The Client Doesn’t Know What They Want – But They Want More Of It: Strategy is key to keeping a project on track. A client doesn’t need to know everything about public relations, but they need to know what their goals and objectives are. Scope-creep is also more apt to happen in these situations – a couple of things that you can easily do and wouldn’t charge for can turn into significant work outside the contract and you aren’t getting paid for it. Write into your contract that any significant changes to the project resulting in additional work will result in a new contract in order to move forward.

Does Your Check Arrive On Time – Consistently?: Do not continue to work for clients that don’t pay you on time. Again, a good item to include in your contract is that if they are more than 30 days late paying you, you are going to stop all work until you are paid. And stick to it. Don’t rack up four months of fees working for free. It is a standard business theory that the chances of you getting paid after 30 days drops substantially. Protect yourself.
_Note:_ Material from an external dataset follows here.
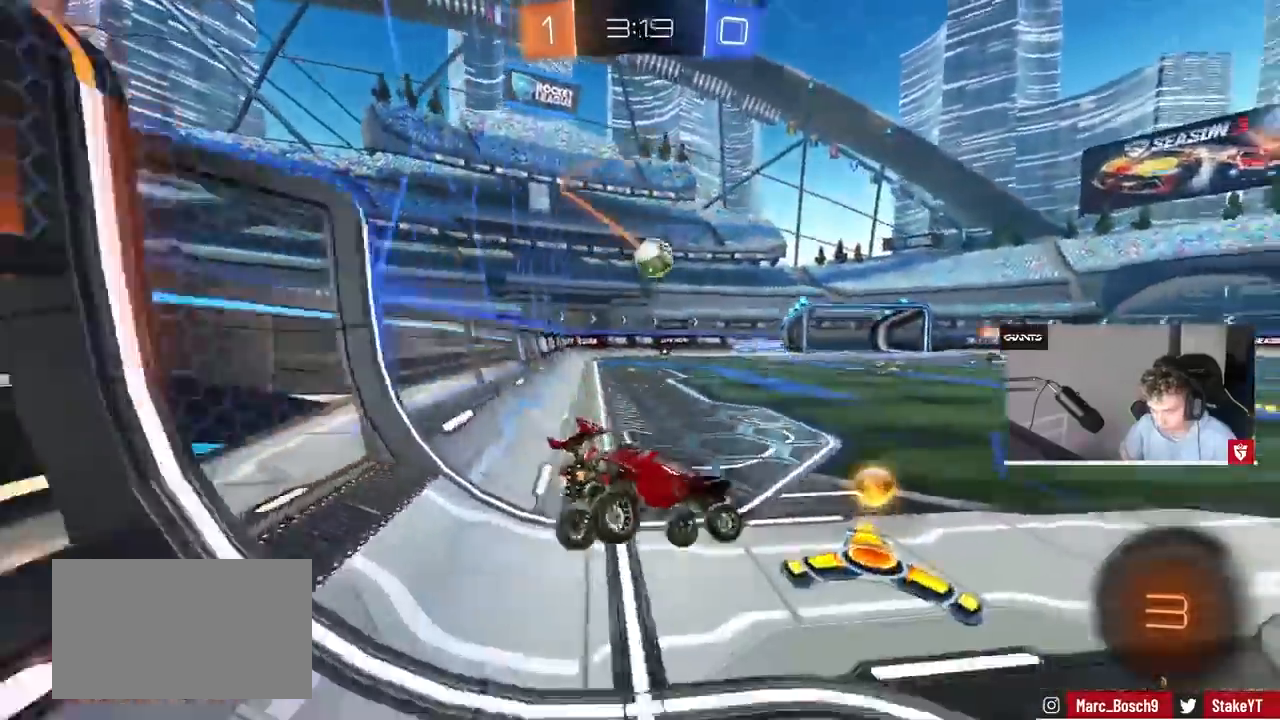
{"keys": ["d", "w"], "mouse": [], "events": [[67, "w", "down"]]}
The Client Doesn’t Know Public Relations – But They Know YOU Don’t: If a client or potential client won’t take professional advice, there is nothing you can do for them and it will probably end badly. I am not saying they have to do and agree with everything you say. But they are paying you for your expertise, right? If they are constantly questioning your recommendations and the work you are doing for them, it probably isn’t a good fit, and this also ups the chances that you won’t get paid in the end. They will feel they didn’t get what they were paying for and you won’t be able to convince them otherwise.

Unethical Behavior: It’s like porn – you know it when you see it. Examples include lying to you or asking you to lie; abusing you or your team; asking you to abuse their team – just don’t do it. Don’t sell your soul for a client. They are never worth it in the end, and you can bet that whatever they do to others they will do to you too.
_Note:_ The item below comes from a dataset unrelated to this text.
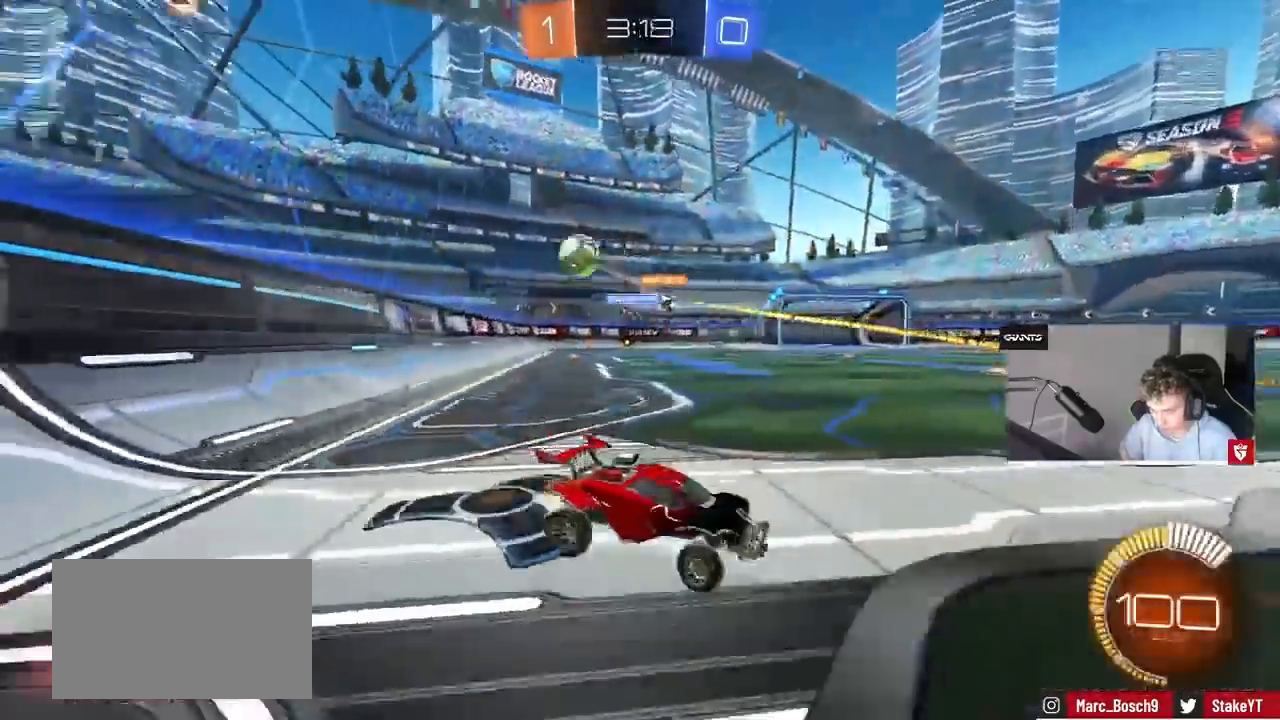
{"keys": ["a", "w"], "mouse": [], "events": [[67, "d", "up"], [100, "a", "down"], [400, "shift", "down"], [500, "shift", "up"]]}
In the end, I sent my new un-client a very nice note in response to their e-mail questioning the contract that I didn’t think I would be able to help them. I noted that they had the plan and a couple of hours of conversation in which I hoped they learned something about public relations and I wished them well in their future business endeavors. The person wrote back a crazed, angry rambling note in which they said they didn’t understand my tone and that they were simply trying to protect themselves from me.

When my husband called this person – because you know he was going to – this person said that they were being hard-assed about the contract because they were burned twice in the past.  The first situation involved someone who allegedly accrued expenses before they could approve them and they had to pay for them. The other involved a writer who drafted content for them. After DOZENS of rewrites and revisions, they simply handed over the content and said, I can’t help you anymore, but you have to pay me.

So…this person wanted a deal on public relations efforts for their company. They reached out to a friend’s wife to do so because they knew I would cut them a deal and do more for them than most others would. They knew they had no budget. They expected me to work with them in all aspects of this project, including substantially cutting the contract in their favor WITHOUT going into a working relationship with me with trust and openness that I would do a good job for them and not cheat them.

This was never going to work. Know the warning signs and if you do stumble into a bad relationship with a client, cut your losses professionally. Try to get paid first, then send a letter or e-mail ending the partnership. Tell them what the issues were and try to end it positively. Then move on to the next client. Wasting time with a bad client keeps you from doing great work and learning from a good one.